> [Usando a informação]
• a. No excerto de comentários políticos, identifique todos os elementos que compõem a ambição atribuída ao operário agrícola que se transforma em bancário em Lisboa.
• b. Repita do excerto de comentários políticos tudo desde "Só é pena que" até "enfraquecida para lutar...", sem alterações.
• c. Dê a continuação do excerto de comentários políticos a partir do ponto em que termina.

> [Excerto para leitura]
+++

Referências a neoliberalismos e fascismos não têm qualquer sentido neste contexto: é tecnicamente possível ser (neo) liberal e corrupto mas também (neo) liberal e honesto, e o mesmo se verifica em relação a fascistas.

Nunca foram necessários atestados de bom comportamento nas relações entre países - uma folha de papel selado com dois carimbos de casas comerciais são exigências de países muito fáááxistas -, apenas interesses económicos e estratégicos, e ainda bem, porque desta forma o cidadão escandinavo ou germânico só se preocupa com a qualidade dos produtos que fabrica, de resto pode dormir descansado. A única preocupação que lhe pode perturbar o sono é a república das bananas não pagar a tempo o que encomendou.

Carlos A. Augusto disse...

Há de facto um problema que referi no comentário anterior: há injustiçados que são simlultaneamente criminosos sociais. Cada vez há, aliás, mais. Era (é) fácil fazer perceber a um operário agrícola no Alentejo as iniquidades de que é vítima. Mas quando o operário agrícola se transforma em bancário em Lisboa a coisa fica mais difícil. É com estes creio, com estes cuja ambição é ter um carro, uma casa e coisas para comprar, que é difícil falar. A partir do momento em que deixaram de passar fome pensaram que já mandavam na banca.
Nenhum partido progressista fez isto bem. A direita-Zorro tem ganho aí pontos atrás de pontos. Falo em Zorro porque tal como o personagem da ficção, esta direita usa uma máscara de justiceiro mas quando toma o poder limita-se a copiar os comportamentos do antigo senhor. Incluindo a 3a, a 4a e as vias todas que ainda vão aparecer.
Só é pena que o exército que anda por aí a apanhar comida dos caixotes do lixo e a dormir debaixo dos viadutos esteja demasiado enfraquecida para lutar...

Carlos A. Augusto disse...

+++

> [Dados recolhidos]
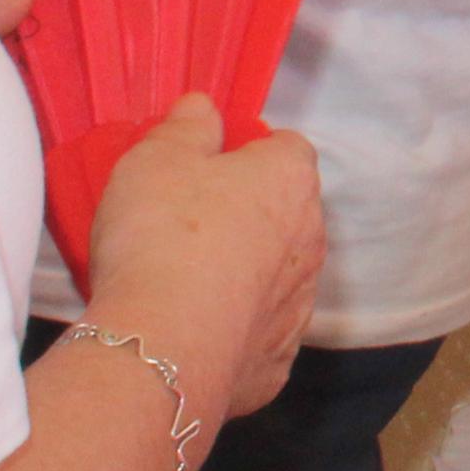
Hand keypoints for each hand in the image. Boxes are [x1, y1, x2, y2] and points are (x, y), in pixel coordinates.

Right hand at [82, 95, 325, 423]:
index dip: (247, 152)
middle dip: (248, 213)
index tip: (207, 166)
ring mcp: (299, 306)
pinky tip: (192, 333)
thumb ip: (186, 126)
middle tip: (187, 224)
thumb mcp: (157, 158)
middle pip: (287, 212)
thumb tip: (204, 106)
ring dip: (245, 274)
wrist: (161, 347)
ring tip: (184, 284)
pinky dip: (234, 331)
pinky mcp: (276, 364)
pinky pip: (259, 335)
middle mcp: (312, 241)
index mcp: (291, 181)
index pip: (286, 148)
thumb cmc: (162, 236)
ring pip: (278, 276)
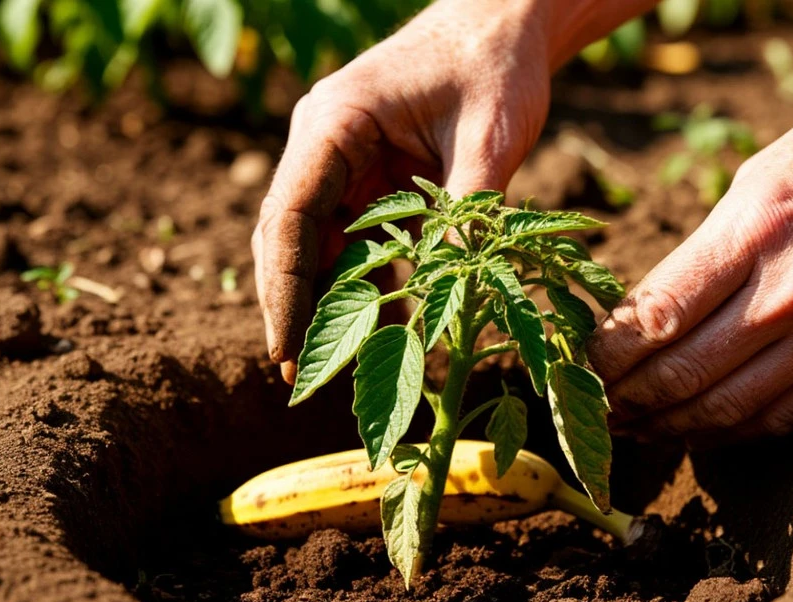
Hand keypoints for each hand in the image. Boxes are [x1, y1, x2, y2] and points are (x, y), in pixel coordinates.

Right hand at [253, 0, 551, 382]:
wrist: (508, 18)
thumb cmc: (496, 64)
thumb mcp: (489, 139)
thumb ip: (467, 215)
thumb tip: (453, 299)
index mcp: (335, 123)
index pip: (290, 217)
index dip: (284, 289)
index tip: (285, 348)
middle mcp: (327, 142)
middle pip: (291, 236)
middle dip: (292, 305)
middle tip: (295, 375)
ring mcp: (347, 157)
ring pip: (321, 242)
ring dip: (329, 299)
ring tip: (334, 364)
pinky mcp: (374, 172)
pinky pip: (360, 235)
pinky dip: (368, 279)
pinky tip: (386, 327)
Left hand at [587, 82, 792, 442]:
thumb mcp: (751, 183)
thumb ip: (698, 255)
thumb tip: (640, 320)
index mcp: (756, 234)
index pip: (658, 316)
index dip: (607, 354)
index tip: (578, 363)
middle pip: (684, 373)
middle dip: (627, 398)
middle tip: (595, 406)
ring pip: (727, 409)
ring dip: (669, 426)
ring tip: (634, 427)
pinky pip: (780, 418)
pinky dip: (728, 432)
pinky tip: (694, 430)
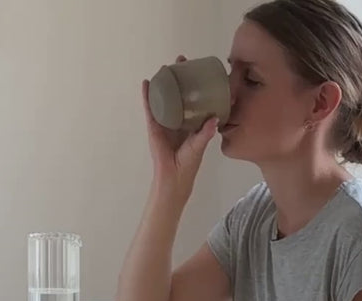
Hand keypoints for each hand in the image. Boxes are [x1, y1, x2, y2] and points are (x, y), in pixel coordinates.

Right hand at [142, 56, 219, 195]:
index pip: (193, 99)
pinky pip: (150, 108)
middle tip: (181, 62)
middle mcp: (177, 120)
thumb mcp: (199, 145)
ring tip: (164, 68)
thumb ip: (206, 132)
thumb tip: (215, 118)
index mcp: (190, 123)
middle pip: (177, 94)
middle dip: (179, 78)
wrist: (173, 177)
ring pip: (163, 98)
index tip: (198, 70)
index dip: (195, 85)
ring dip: (163, 83)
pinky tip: (146, 83)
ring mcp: (164, 122)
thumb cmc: (188, 164)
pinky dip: (147, 96)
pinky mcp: (154, 126)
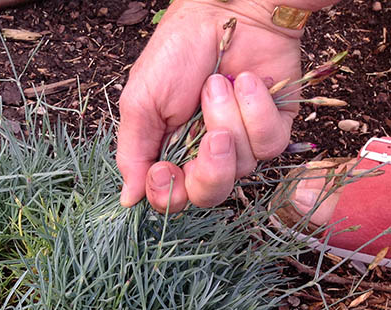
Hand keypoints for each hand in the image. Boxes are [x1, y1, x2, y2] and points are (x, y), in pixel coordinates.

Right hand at [117, 0, 335, 211]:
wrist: (225, 11)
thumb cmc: (176, 50)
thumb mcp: (140, 102)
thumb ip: (133, 153)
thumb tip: (127, 199)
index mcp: (168, 150)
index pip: (169, 197)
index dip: (167, 194)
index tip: (162, 168)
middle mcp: (204, 152)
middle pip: (209, 194)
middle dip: (210, 171)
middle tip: (210, 137)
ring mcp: (241, 141)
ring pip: (241, 167)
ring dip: (227, 120)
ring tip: (218, 84)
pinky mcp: (274, 126)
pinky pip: (270, 144)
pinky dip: (256, 111)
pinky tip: (246, 81)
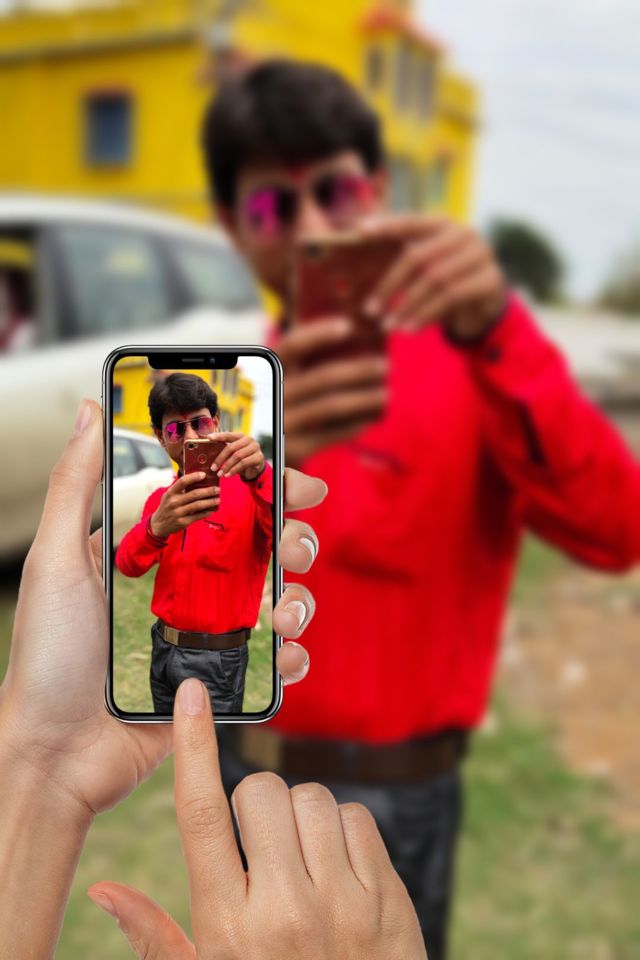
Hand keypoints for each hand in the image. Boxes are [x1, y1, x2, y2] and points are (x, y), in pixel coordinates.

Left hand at [0, 399, 326, 820]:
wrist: (55, 754)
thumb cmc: (47, 655)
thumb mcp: (55, 558)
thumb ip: (76, 483)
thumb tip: (90, 409)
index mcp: (157, 549)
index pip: (221, 501)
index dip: (264, 485)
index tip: (295, 479)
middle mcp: (190, 585)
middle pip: (263, 547)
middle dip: (293, 539)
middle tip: (294, 546)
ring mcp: (210, 632)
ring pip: (280, 599)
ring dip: (300, 598)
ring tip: (284, 613)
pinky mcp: (222, 679)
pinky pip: (274, 661)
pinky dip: (293, 656)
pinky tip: (284, 656)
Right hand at [87, 677, 427, 959]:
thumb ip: (155, 936)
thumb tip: (103, 889)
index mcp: (229, 927)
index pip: (201, 817)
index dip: (193, 747)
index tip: (191, 695)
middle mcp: (286, 910)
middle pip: (261, 792)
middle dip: (255, 802)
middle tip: (260, 844)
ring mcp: (343, 903)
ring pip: (313, 797)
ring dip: (300, 815)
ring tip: (299, 860)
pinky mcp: (387, 898)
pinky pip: (357, 817)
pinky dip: (342, 829)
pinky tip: (335, 868)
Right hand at [150, 473, 220, 538]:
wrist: (158, 525)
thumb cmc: (167, 507)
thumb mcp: (169, 496)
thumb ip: (180, 489)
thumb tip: (198, 480)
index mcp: (171, 493)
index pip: (183, 481)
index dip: (194, 477)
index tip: (204, 474)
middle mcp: (174, 502)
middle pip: (195, 494)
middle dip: (208, 491)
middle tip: (218, 489)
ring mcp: (178, 512)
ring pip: (198, 505)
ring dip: (210, 502)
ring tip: (218, 499)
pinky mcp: (183, 522)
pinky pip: (198, 516)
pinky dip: (206, 512)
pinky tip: (212, 510)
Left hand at [207, 431, 265, 479]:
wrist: (254, 468)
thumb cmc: (240, 459)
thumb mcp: (232, 453)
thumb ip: (223, 449)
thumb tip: (207, 451)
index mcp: (240, 436)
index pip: (228, 435)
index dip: (219, 436)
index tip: (209, 437)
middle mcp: (249, 439)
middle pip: (231, 447)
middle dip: (220, 458)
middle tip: (213, 468)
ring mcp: (255, 447)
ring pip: (237, 456)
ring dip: (227, 466)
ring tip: (220, 474)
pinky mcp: (259, 457)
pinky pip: (244, 463)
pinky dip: (234, 470)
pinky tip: (228, 475)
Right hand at [278, 318, 387, 466]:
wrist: (263, 452)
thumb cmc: (282, 407)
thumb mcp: (283, 382)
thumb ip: (304, 364)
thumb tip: (355, 339)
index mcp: (268, 372)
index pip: (292, 344)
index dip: (320, 333)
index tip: (349, 326)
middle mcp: (272, 395)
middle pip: (323, 377)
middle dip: (360, 370)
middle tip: (385, 366)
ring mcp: (282, 423)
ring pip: (332, 406)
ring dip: (364, 398)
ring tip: (385, 394)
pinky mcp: (294, 448)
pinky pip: (332, 434)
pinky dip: (354, 425)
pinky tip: (370, 418)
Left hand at [361, 215, 507, 340]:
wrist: (484, 304)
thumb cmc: (445, 282)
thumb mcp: (424, 266)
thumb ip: (401, 255)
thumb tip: (360, 238)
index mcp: (445, 224)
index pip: (412, 222)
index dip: (387, 225)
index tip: (361, 231)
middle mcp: (465, 234)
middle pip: (419, 256)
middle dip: (390, 285)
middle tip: (370, 309)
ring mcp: (481, 255)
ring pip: (435, 280)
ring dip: (407, 306)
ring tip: (388, 325)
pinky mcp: (490, 280)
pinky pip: (451, 297)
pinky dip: (426, 315)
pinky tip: (410, 329)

+++

> [Respostas por número]
• a. um carro; uma casa; coisas para comprar

• b.
Só é pena que o exército que anda por aí a apanhar comida dos caixotes do lixo e a dormir debaixo dos viadutos esteja demasiado enfraquecida para lutar...

• c.
Ó Carmo da Rosa, você tem de rectificar aí o seu goniómetro porque lê as coisa todas de um ângulo esquisito e deturpa tudo o que se escreve. Ou então é como a irmã do Solnado...

Carmo da Rosa disse...

Ó Carlos A. Augusto, pois a mim dá-me a impressão que você escreve assim umas coisas em que mistura factos com impressões e palpitações 'soixante-huitardes', mas passados dois dias já não se lembra muito bem do que disse, ou seja, dito de outra forma, parece-me que a coisa já nem com goniómetro lá vai.

Não foi você que escreveu esta tolice?

"Nenhum cidadão escandinavo ou germânico pode dormir descansado enquanto houver corrupção numa qualquer república das bananas."

É claro que foi.

Então explique lá, em português que se perceba, que relação existe entre o descanso nocturno de cidadãos escandinavos e a corrupção em repúblicas das bananas?

Tenho imensa pena, mas foi também você quem escreveu este outro disparate!

"Não deixa de surpreender que os países mais evoluídos e menos corruptos não se coíbam de manter relações económicas e comerciais com os países mais corruptos do mundo."

Com um goniómetro calibrado você teria imediatamente verificado que o número de surpreendidos é insignificante: apenas você e mais uns cromos de extrema-esquerda que ainda sonham com amanhãs que cantam e Maios de 68.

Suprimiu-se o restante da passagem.